Kırsal Müşküle Mahallesi'nde erken saatlerde evdeki işlerini bitiren kadınlar, bir kapının önünde toplanarak, muhabbet eşliğinde iğne oyası yapıyor.

Asırlardır bu işle aile bütçesine katkı sağlayan kadınların ürettiği iğne oyaları, tekniği, zarif ve özenli işçiliğinin yanı sıra çeşitliliği dolayısıyla tercih ediliyor.

İznik Belediyesi, iğne oyası sanatında ustalaşan kadınların, bu el emeğini hak ettiği değere taşımak amacıyla "Müşküle iğne oyası" için Türk Patent ve Marka Kurumuna coğrafi işaret başvurusunda bulundu.

İğne oyası işleyen Kamile Tosun, büyüklerinden öğrendikleri bu el sanatını yıllardır yaşattıklarını söyledi.

Çocuklarının düğünlerini iğne oyasından elde ettiği gelirle yaptığını belirten Tosun, şunları kaydetti:

"Kozalardan elde ettiğimiz ipleri, kök boyalarıyla boyar, tarlalarımızdaki üzüm salkımlarını, meyve ve sebze çiçeklerini, yaprakları, iğne oyası çiçeklerimize işlerdik.

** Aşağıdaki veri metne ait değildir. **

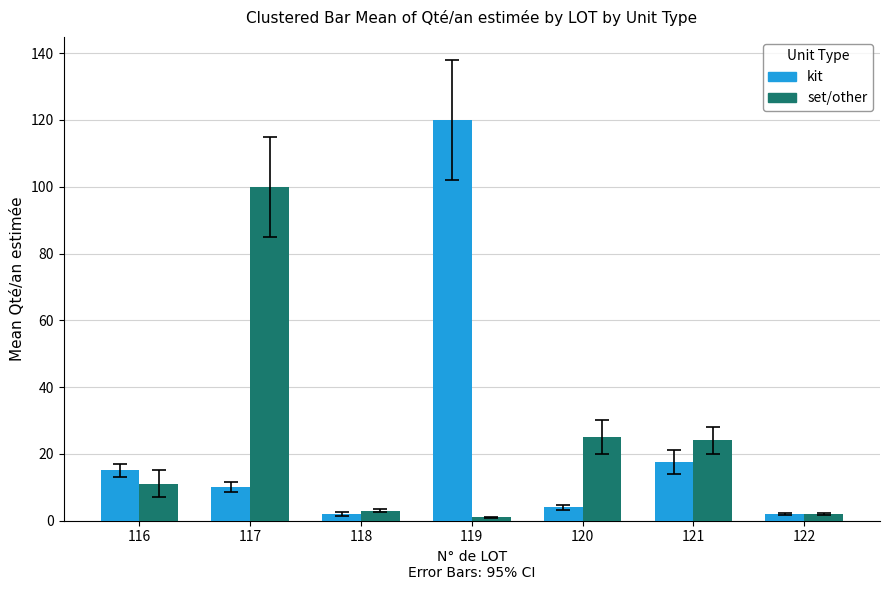

True or false: set/other has a value of 33.2 at 117.

False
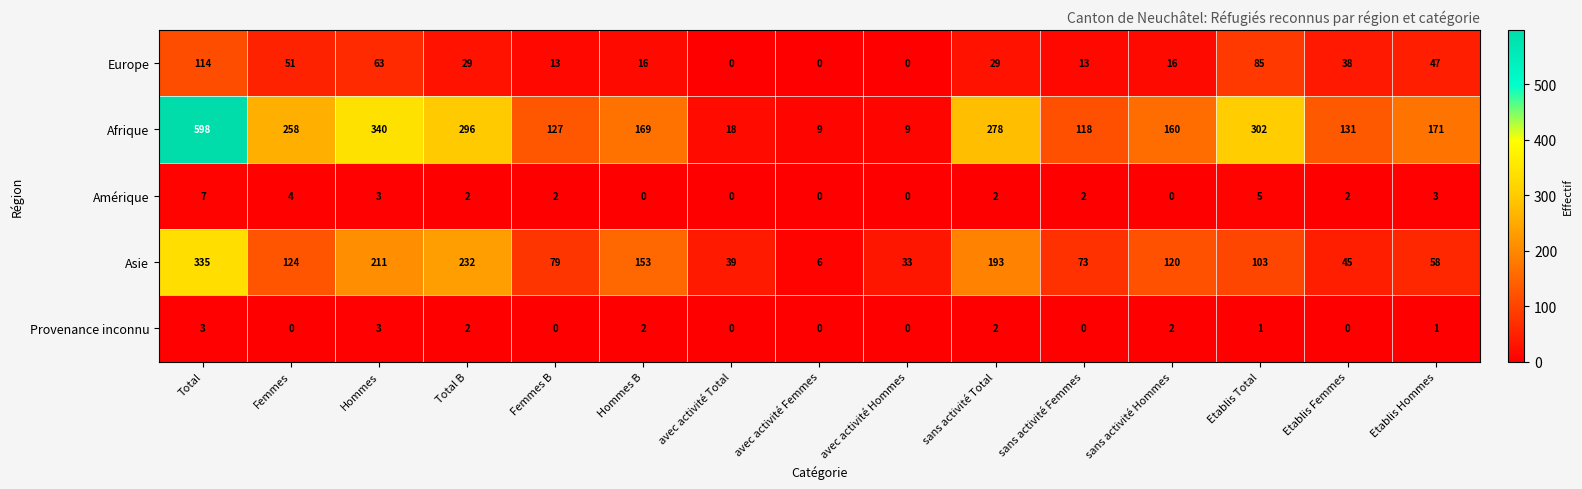

Which category has the highest value across all series?

Total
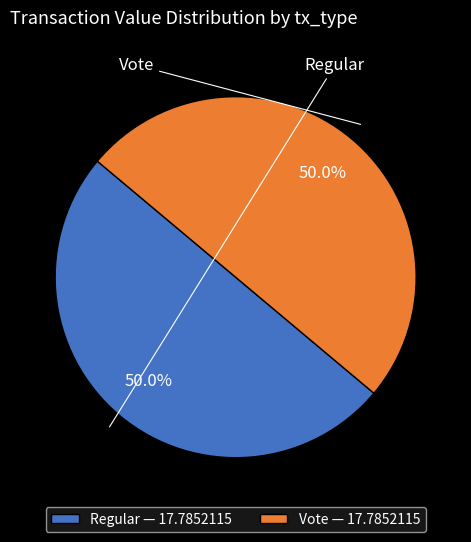

How much of the chart is everything except Vote — 17.7852115?

50.0%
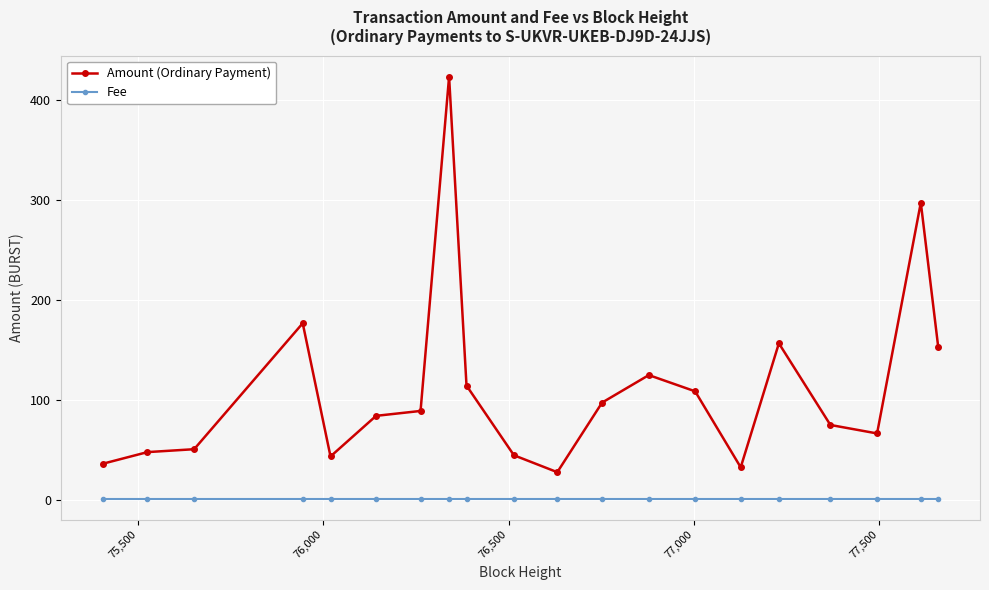

What is the difference between the maximum and minimum values in the Amount (Ordinary Payment) series?

395.8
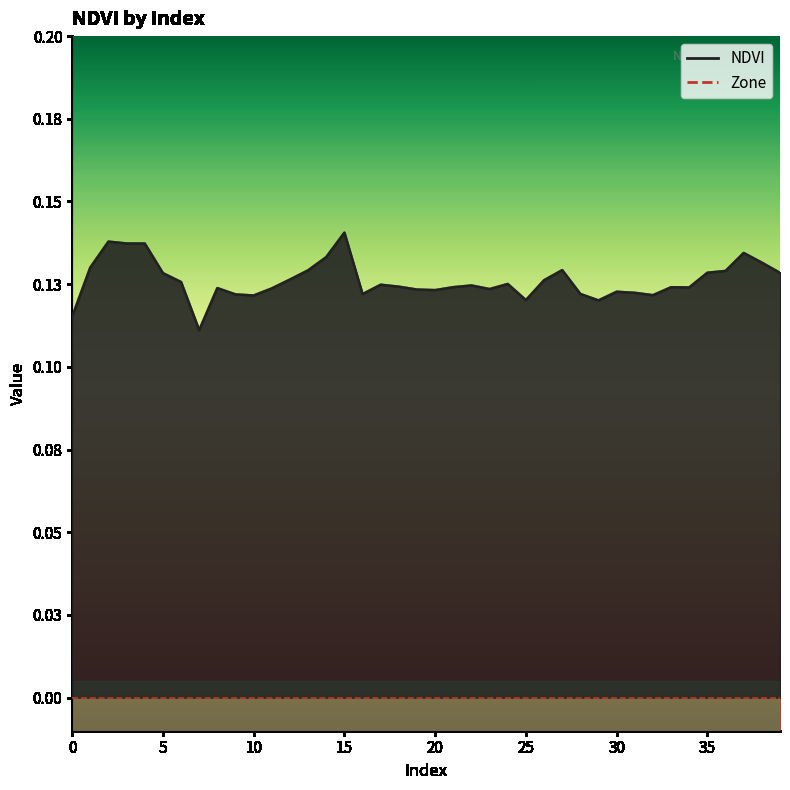

What is the value of the 28th point from the left?

0.1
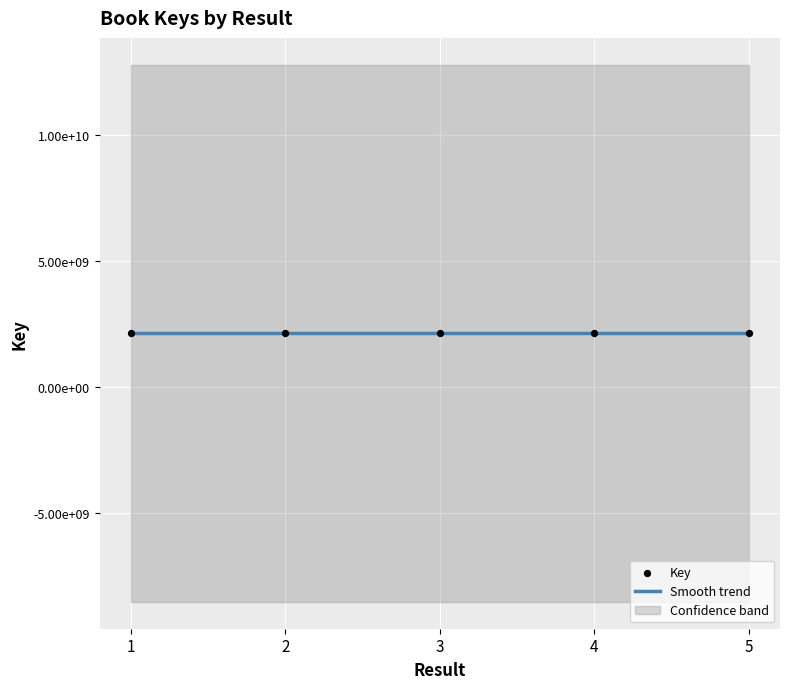

What is the ratio of the value at 4 to the value at 5?

1.0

Düğünlerimizi bu gelirlerle yapar, evimizin geçimini bu iğne oyası gelirleriyle sağlardık. Eskisi kadar kök boya ve kozalarla olmasa da hala bunu yaşatıyoruz. 50 yılı aşkındır iğne oyası yapıyorum. Arkadaşlarımızla sokaklarda toplanır, gün boyu iğne oyası yaparız. Bizim çeyizlerimizi annelerimiz iğne oyalarıyla donatmış, biz de bugün çocuklarımızın çeyizlerini iğne oyalarıyla donatıyoruz. Çevre il ve ilçelerden talepler ve siparişler alıyoruz."

İğne oyası sanatının Müşküle ile özdeşleştiğini anlatan Tosun, "İğne oyası, kültürümüzün en önemli parçalarından biri. Köyde hemen hemen oya sanatını bilmeyen kadın bulunmaz, bilmeyenler kınanır. Kızlara 7-8 yaşlarından itibaren bu el sanatı öğretilmeye başlanır. Oyalar, çeyizlerimizin vazgeçilmezidir. Kızların çeyizlerinde 200-250, oğlan çeyizinde ise 100'ü geçkin iğne oyası bulunmalıdır." ifadelerini kullandı.